The biggest problem today is that union organizers are concentrating entirely on gaining membership of new venues. And in doing so are neglecting the existing unions who need far better trained leaders. My local looks at me like I am crazy. One organizer says I must be a gift from God. Yet our membership is at a point of absolute apathy. They have been for almost thirty years.

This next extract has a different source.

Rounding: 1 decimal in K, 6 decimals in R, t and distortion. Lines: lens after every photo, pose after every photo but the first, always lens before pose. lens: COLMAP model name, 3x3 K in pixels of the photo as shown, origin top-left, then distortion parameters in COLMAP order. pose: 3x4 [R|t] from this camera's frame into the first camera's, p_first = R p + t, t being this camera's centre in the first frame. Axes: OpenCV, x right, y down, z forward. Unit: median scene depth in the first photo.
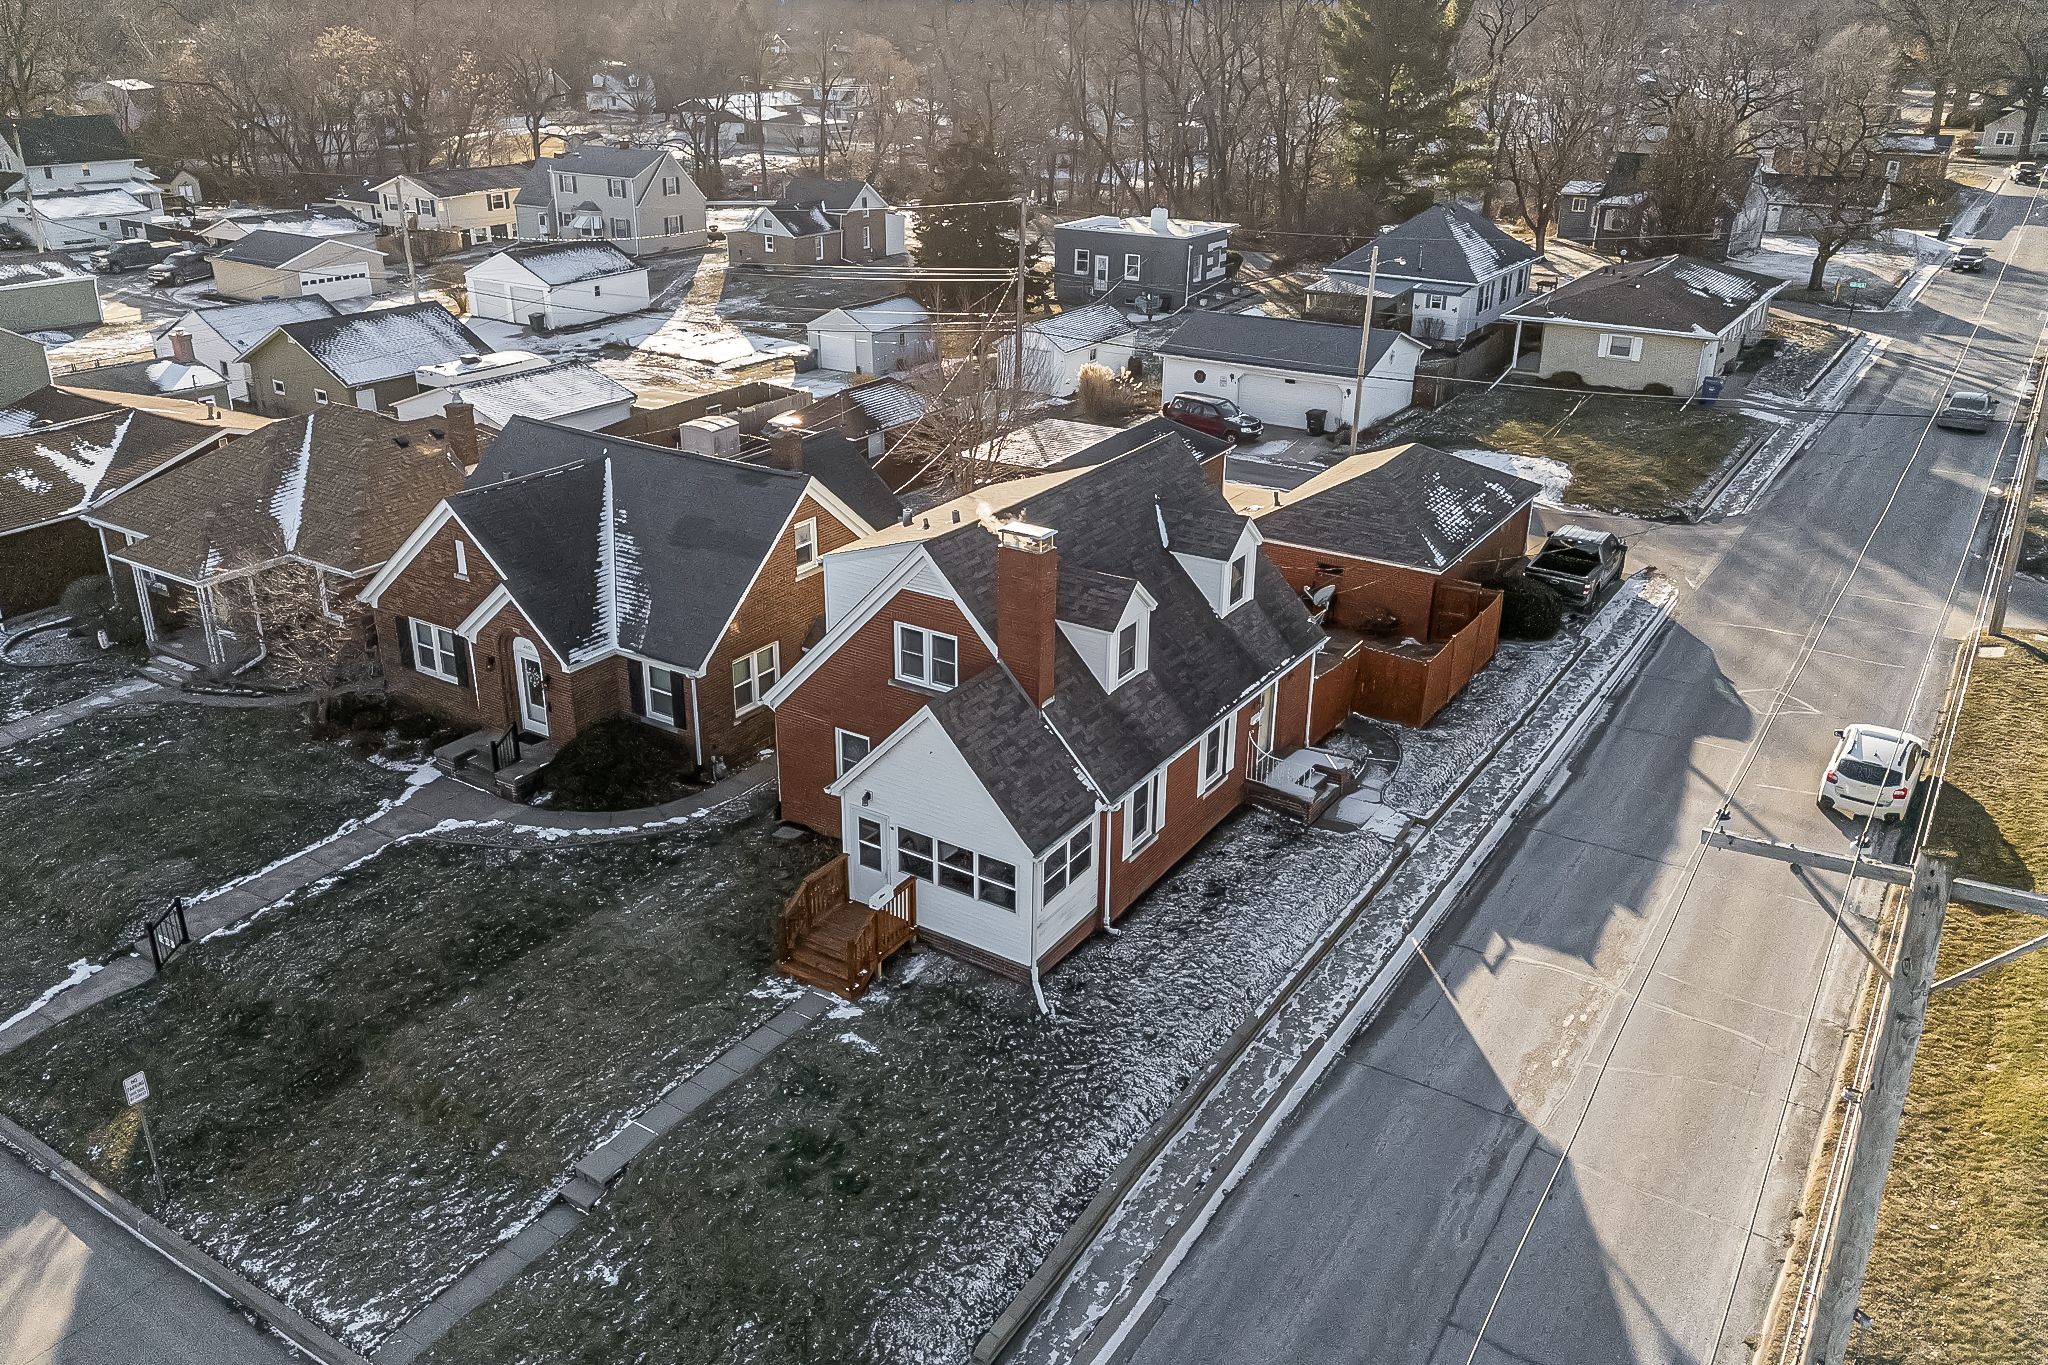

Obama is a good man. He and I are at the same age of 47 and we both smoke Marlboros. I totally agree, believe it or not,with many things he wants to do. He beleives the GI bill should extend to every veteran who has served, combat or peacetime. I am a peace time veteran of the US Army. I can go to the VA and get my teeth fixed but I cannot buy a house with a guaranteed FHA loan. But an 80 year old veteran of the Korean War, who may have been in Korea or Alaska at the time, can today take the loan and buy a house. McCain, an American hero as far as I am concerned feels that the cost of such a benenfit would be far too much for the American tax payer to burden. He is correct, however I still might want to buy a house. Obama feels funding for a VA over haul could be accomplished by further taxing major corporations such as oil and pharmaceuticals. If he did that, how many people would not be employed by those industries further burdening our economy. Obama is incorrect on that. The democratic Congress would fight him tooth and nail on that because their is a high volume of congressman who were elected by those ‘pharmecuetical dollars’. The Bush administration broke through with actual pharmacy benefits for the elderly and medicare recipients. For over 40 years, no one accomplished more on that legislation, but Obama and McCain were against it. There exists alot of common ground on both candidates.

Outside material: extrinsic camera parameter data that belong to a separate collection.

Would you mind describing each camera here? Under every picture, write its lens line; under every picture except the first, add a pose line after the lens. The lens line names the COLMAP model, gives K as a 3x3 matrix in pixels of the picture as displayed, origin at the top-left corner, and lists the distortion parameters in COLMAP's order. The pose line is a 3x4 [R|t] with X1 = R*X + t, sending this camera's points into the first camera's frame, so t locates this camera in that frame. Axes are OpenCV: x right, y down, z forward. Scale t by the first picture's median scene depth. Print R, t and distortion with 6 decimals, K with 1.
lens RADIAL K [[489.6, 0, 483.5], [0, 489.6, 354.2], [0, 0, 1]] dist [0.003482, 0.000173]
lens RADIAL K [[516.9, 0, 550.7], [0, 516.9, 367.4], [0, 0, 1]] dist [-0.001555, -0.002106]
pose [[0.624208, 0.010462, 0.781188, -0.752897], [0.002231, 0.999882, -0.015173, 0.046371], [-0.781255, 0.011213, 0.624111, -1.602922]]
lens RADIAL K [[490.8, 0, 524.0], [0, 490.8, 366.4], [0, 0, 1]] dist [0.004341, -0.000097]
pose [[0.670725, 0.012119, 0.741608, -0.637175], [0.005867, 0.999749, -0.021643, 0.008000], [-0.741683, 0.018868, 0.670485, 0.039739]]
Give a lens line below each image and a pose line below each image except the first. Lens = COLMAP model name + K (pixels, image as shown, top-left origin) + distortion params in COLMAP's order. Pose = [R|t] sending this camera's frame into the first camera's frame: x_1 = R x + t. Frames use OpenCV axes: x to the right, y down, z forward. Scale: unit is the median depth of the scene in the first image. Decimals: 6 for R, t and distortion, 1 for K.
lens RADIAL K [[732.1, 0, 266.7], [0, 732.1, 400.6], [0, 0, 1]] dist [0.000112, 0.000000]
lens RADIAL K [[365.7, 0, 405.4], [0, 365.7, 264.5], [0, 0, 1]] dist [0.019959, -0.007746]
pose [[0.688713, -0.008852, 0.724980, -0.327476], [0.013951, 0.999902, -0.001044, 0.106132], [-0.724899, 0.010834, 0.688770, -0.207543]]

With Obama, the worldly man, we could all expect to see a rise in wages. I beleive that. However it will be gone because taxes to fund more government will most assuredly diminish those gains. McCain will bring down the price of many things, like food. However part of that is because our wages won’t have to be increased, and some things must be sold.
Both candidates will stall education reform. We are at a precipice of changing the way we educate our children using ‘affordable’ technology that is actually decades old. We will incite our children to become more adept at their aptitude rather than trying to create a career course based on every child recieving the same education. Obama, who is a straight A intellectual type would feel that unless you can be as intelligent as he is, maybe you should take up welding. McCain would tend to increase college grants so we have more MBA’s managing big retail stores. Or encourage more military educated adults.
I hope you enjoyed my short story. In closing this, I strongly feel that the next four years will more than likely be as important to our nation as whether you checked the batteries of your smoke alarms when the time changes if you are an alarmist, or perhaps as important as to when the last time you buttered your bread with, was it toasted or not if you are an idiot.